Re: [PATCH v20 07/13] blk-zoned: Support pipelining of zoned writes

[Date Prev][Date Next][Thread Prev][Thread Next][Date Index][Thread Index]

 



On 7/9/25 7:07 AM, Bart Van Assche wrote:
> Support pipelining of zoned writes if the block driver preserves the write
> order per hardware queue. Track per zone to which software queue writes
> have been queued. If zoned writes are pipelined, submit new writes to the
> same software queue as the writes that are already in progress.

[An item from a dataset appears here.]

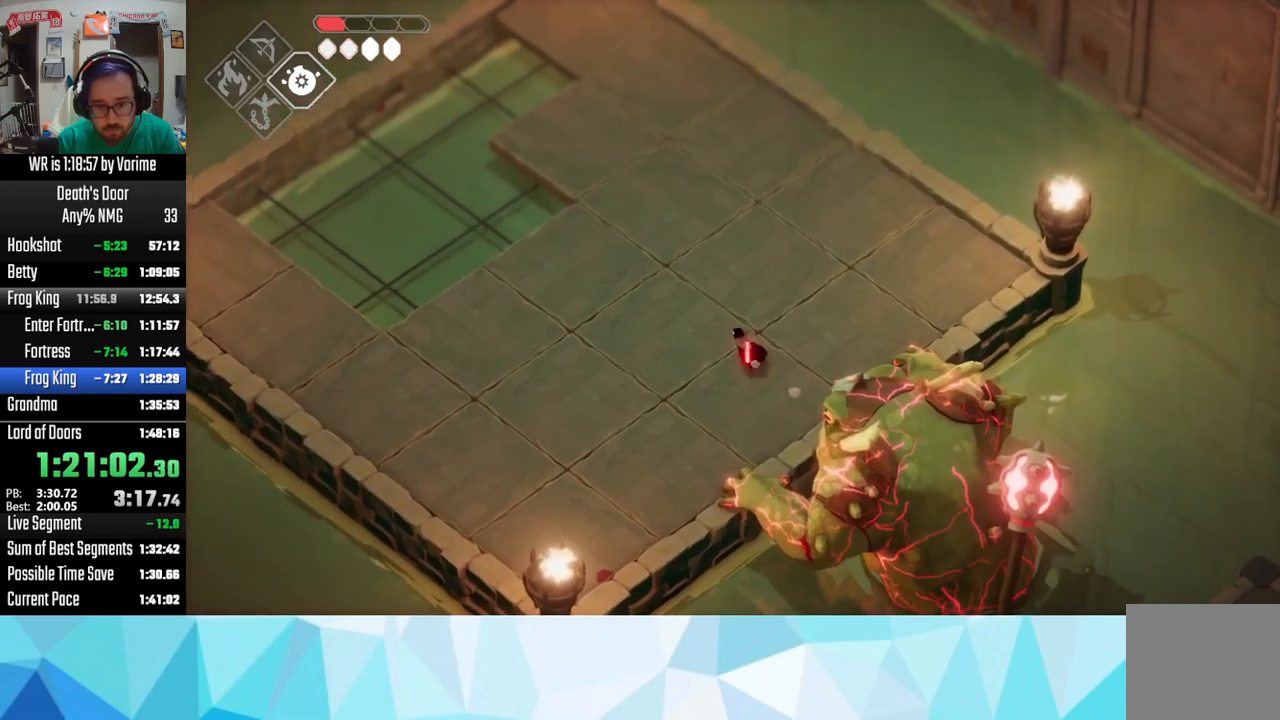
{"buttons": ["CIRCLE", "L2", "L3"], "left_stick": "down-right", "right_stick": "center", "events": [[450, "CIRCLE", "down"], [450, "L2", "down"], [450, "left_stick", "down-right"]]}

This
> prevents reordering by submitting requests for the same zone to different
> software or hardware queues.
> 
> Cc: Christoph Hellwig <hch@xxxxxx>
> Cc: Damien Le Moal <dlemoal@xxxxxxxxxx>
> Signed-off-by: Bart Van Assche <bvanassche@xxxxxxx>

[...]

> @@ -764,14 +767,18 @@ static bool blk_zone_wplug_handle_reset_all(struct bio *bio)
>  static void disk_zone_wplug_schedule_bio_work(struct gendisk *disk,
>  					      struct blk_zone_wplug *zwplug)
>  {
> +	int cpu;
> +
> +	lockdep_assert_held(&zwplug->lock);
> +
>  	/*
>  	 * Take a reference on the zone write plug and schedule the submission
>  	 * of the next plugged BIO. blk_zone_wplug_bio_work() will release the
>  	 * reference we take here.
>  	 */
> -	WARN_ON_ONCE(!(zwplug->flags & BLK_ZONE_WPLUG_PLUGGED));
>  	refcount_inc(&zwplug->ref);
> -	queue_work(disk->zone_wplugs_wq, &zwplug->bio_work);
> +	cpu = zwplug->from_cpu >= 0 ? zwplug->from_cpu : WORK_CPU_UNBOUND;
> +	queue_work_on(cpu, disk->zone_wplugs_wq, &zwplug->bio_work);

Please change this to a more readable form with an expanded "if". The local
variable "cpu" should probably be named "work_cpu" for clarity too.

>  }
>  
>  static inline void disk_zone_wplug_add_bio(struct gendisk *disk,
> @@ -932,7 +939,8 @@ static bool blk_zone_wplug_prepare_bio(struct blk_zone_wplug *zwplug,
>  	 * We know such BIO will fail, and that would potentially overflow our
>  	 * write pointer offset beyond the end of the zone.
>  	 */
> -	if (disk_zone_wplug_is_full(disk, zwplug))
> +	if (!disk->queue->limits.driver_preserves_write_order
> +	    && disk_zone_wplug_is_full(disk, zwplug))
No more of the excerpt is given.